**** Reading passage
Each corporation which has been issued a gaming license pursuant to the provisions of this chapter shall file a report of any change of its corporate officers or members of its board of directors with the commission. No officer or director shall be entitled to exercise any powers of office until qualified by the commission.
Section 49. The commission shall audit as often as the commission determines necessary, but not less than annually, the accounts, programs, activities, and functions of all licensees, and for said purpose the authorized officers and employees of the commission shall have access to such accounts at reasonable times and the commission may require the production of books, documents, vouchers and other records relating to any matter within the scope of such audit, except tax returns. The superior court shall have jurisdiction to enforce the production of records that the commission requires to be produced pursuant to this section, and the court shall order the production of all such records within the scope of any such audit. All such audits shall be conducted in accordance with generally accepted auditing standards established by the American Institute of Certified Public Accountants. In any audit report of the accounts, funds, programs, activities, and functions of a licensee issued by the commission, containing adverse or critical audit results, the commission may require a response, in writing, to such audit results. Such response shall be forwarded to the commission within 15 days of notification by the commission.
********
# Work required
Answer these questions about the gaming license passage:
(a) Until what point may a licensed corporation's new officer or director not exercise any powers of office?
(b) What is the least frequent the commission may audit licensees?
(c) Within how many days of the commission's notification must a licensee's written response to adverse audit results be forwarded?
**** Information provided
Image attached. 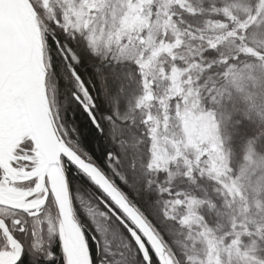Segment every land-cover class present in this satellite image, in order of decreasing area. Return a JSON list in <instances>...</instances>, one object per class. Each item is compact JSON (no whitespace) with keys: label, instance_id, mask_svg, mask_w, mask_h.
I'll return each instance as SVG.
<instances>
[{"label":"snow or ice","instance_id":"obj_1","mask_svg":"<svg viewBox=\"0 0 264 264\" xmlns=\"http://www.w3.org/2000/svg\"><path fill=\"white\" fill-rule=\"evenodd\" d=\"M0 264H264V0H0Z\"/></svg>","mask_w":264,"mask_h":264}]
</instances>
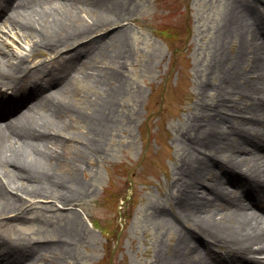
********
# Full output
(a) Until the commission has qualified them.
(b) Annually.
(c) Within 15 days.